● ASSIGNED TASK
Word for word, copy the data that follows and skip its pictures.

+++ GIVEN DATA

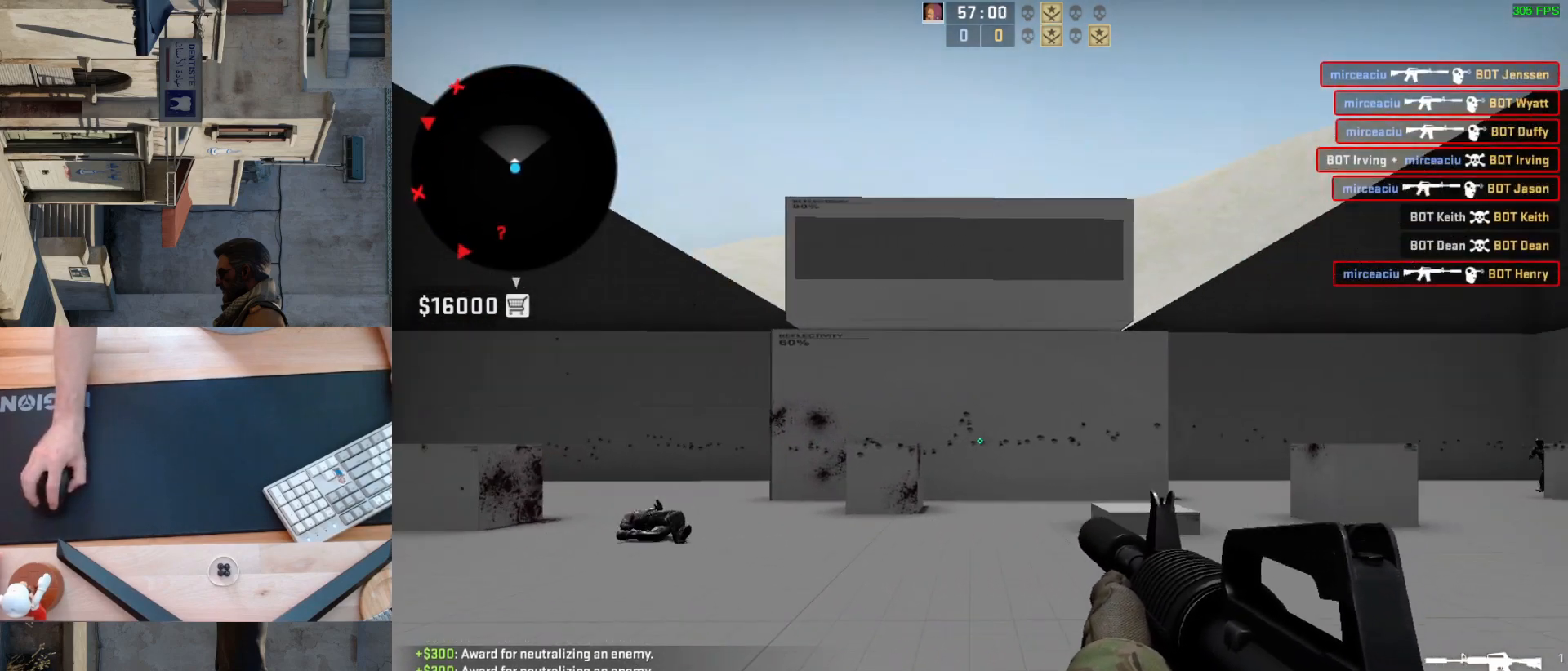
{"keys": ["a"], "mouse": [], "events": [[200, "w", "down"], [333, "w", "up"], [433, "a", "down"]]}
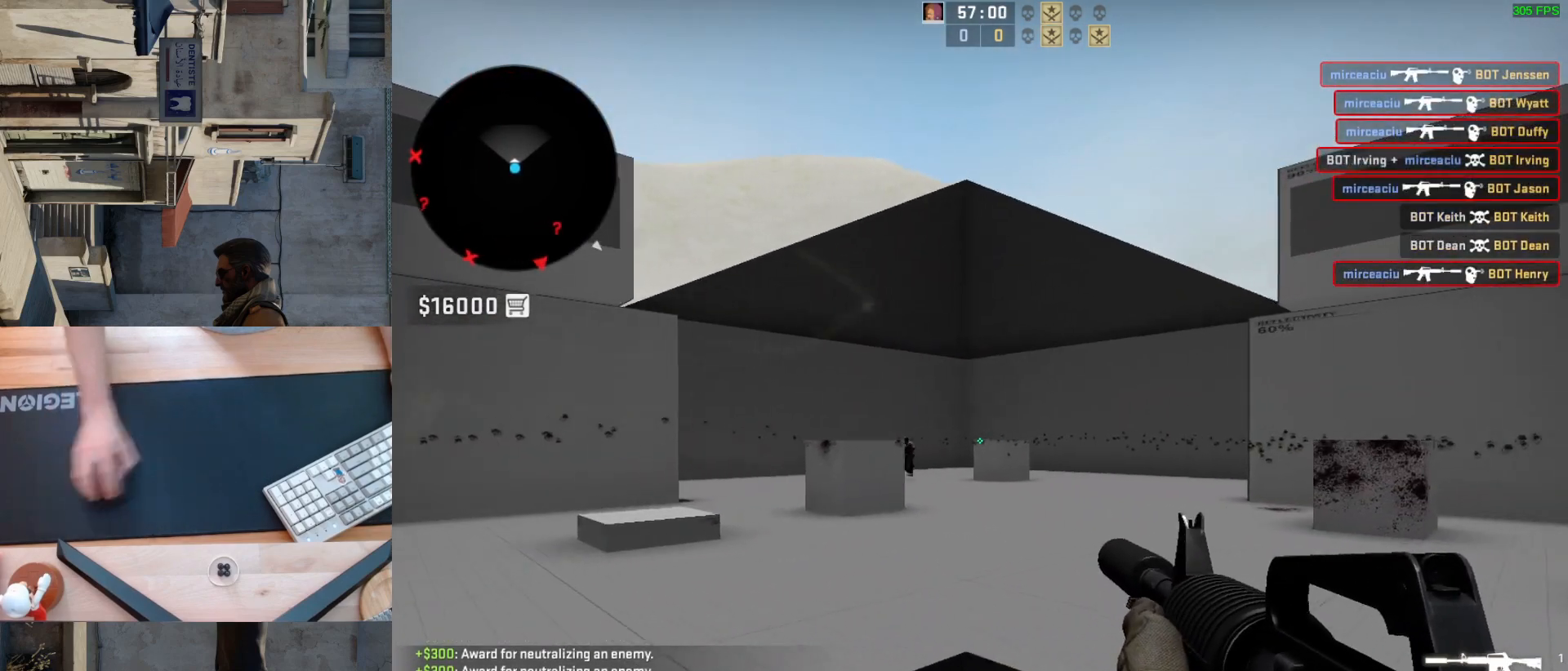
{"keys": [], "mouse": [], "events": [[33, "d", "down"], [83, "a", "up"], [150, "d", "up"]]}
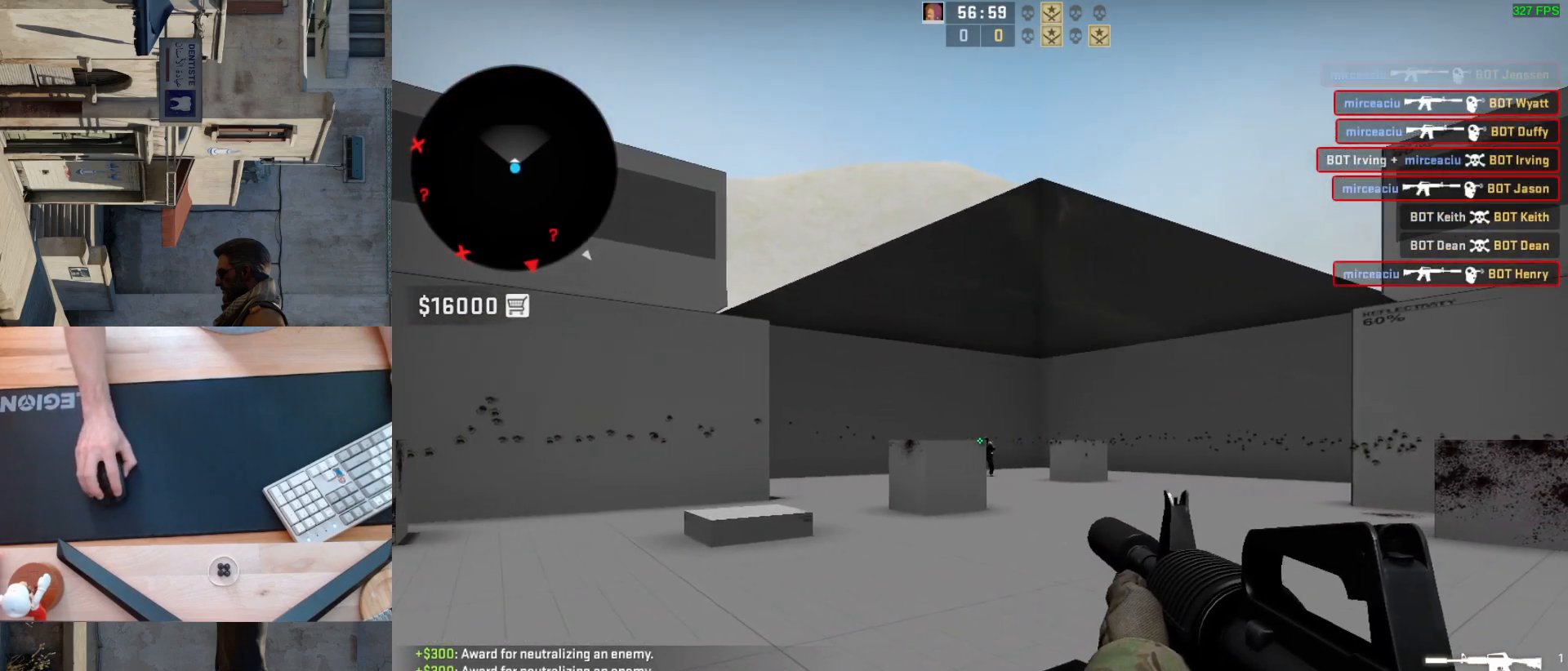
{"keys": [], "mouse": [], "events": [[183, "mouse_left", "down"], [300, "mouse_left", "up"]]}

++++++

● SOLUTION TO THE PROBLEM
{"keys": ["a"], "mouse": [], "events": [[200, "w", "down"], [333, "w", "up"], [433, "a", "down"]]}
{"keys": [], "mouse": [], "events": [[33, "d", "down"], [83, "a", "up"], [150, "d", "up"]]}
{"keys": [], "mouse": [], "events": [[183, "mouse_left", "down"], [300, "mouse_left", "up"]]}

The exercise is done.